Study material: Begin

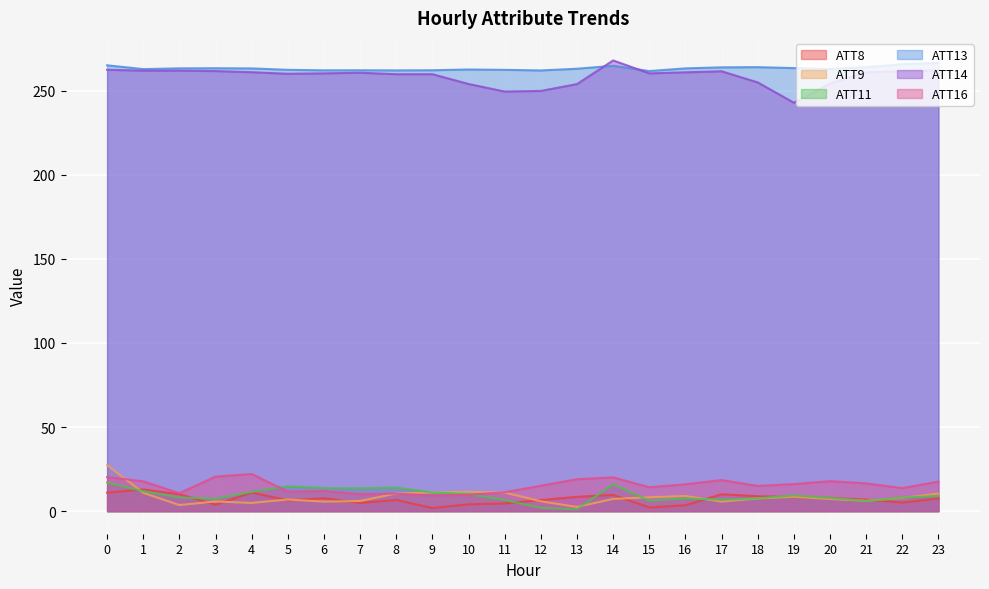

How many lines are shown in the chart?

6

Study material: End
Study material: Begin

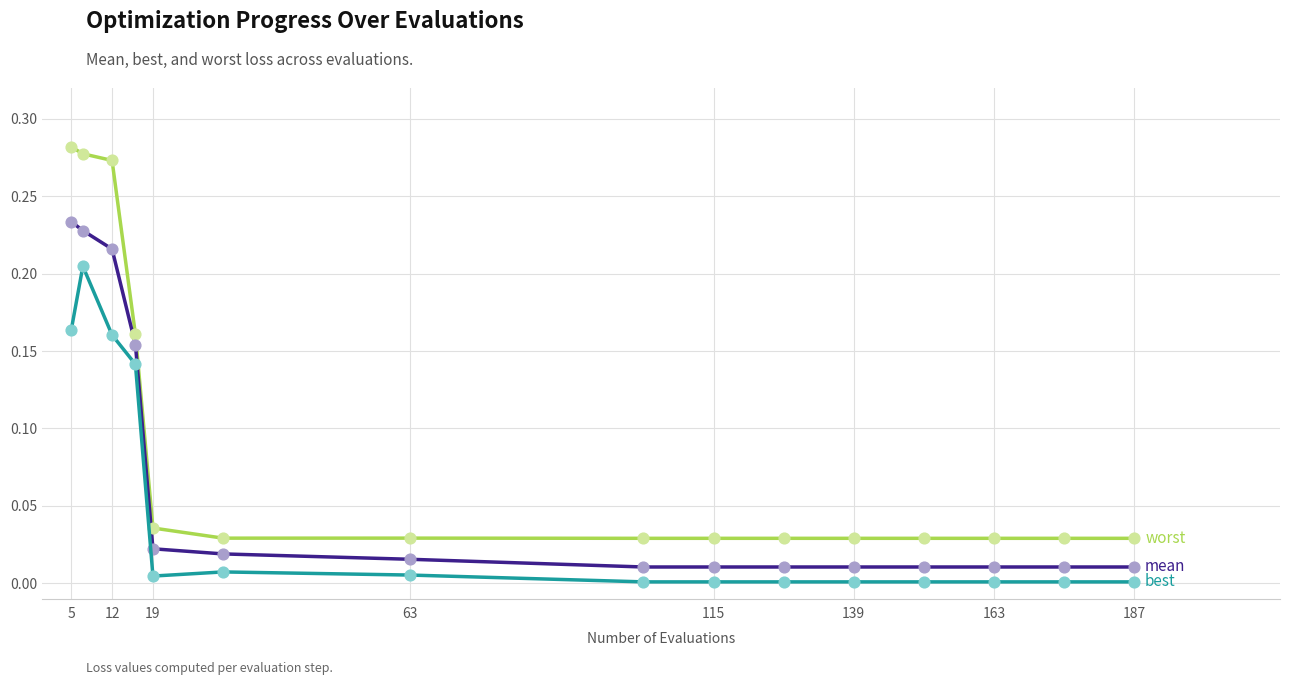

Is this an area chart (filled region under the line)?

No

Study material: End
Study material: Begin

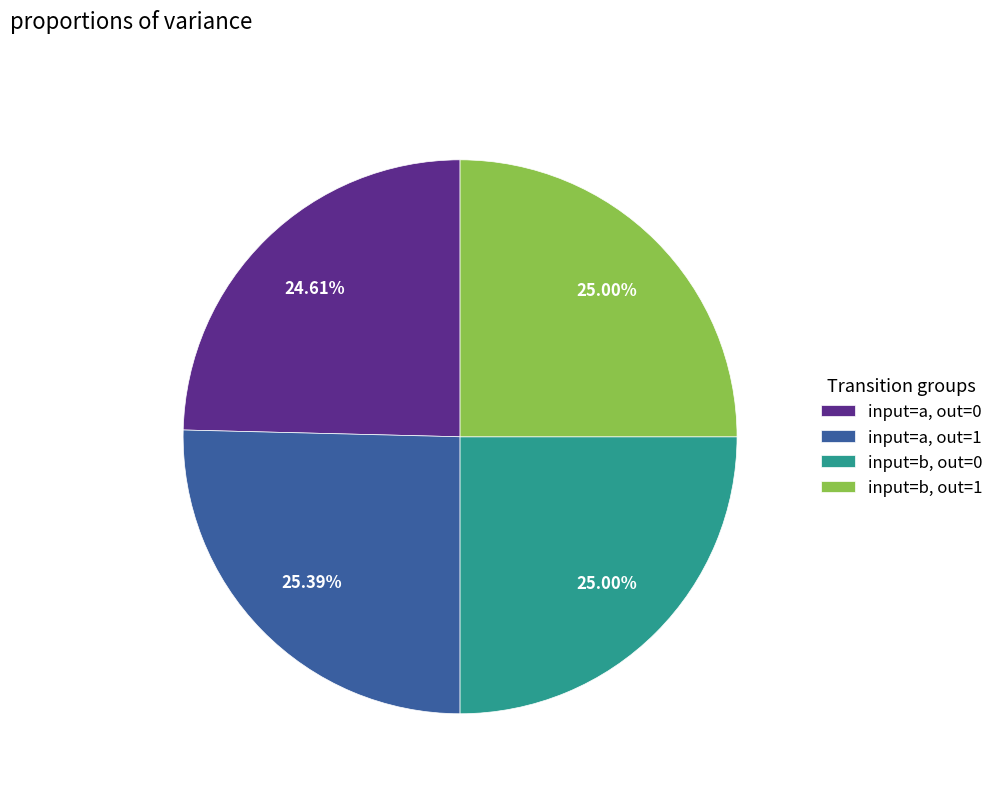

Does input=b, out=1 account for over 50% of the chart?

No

Study material: End

Your instructions:
Count the lines in the entries above that contain the word "chart". Reply with the number alone.

Task answer:
3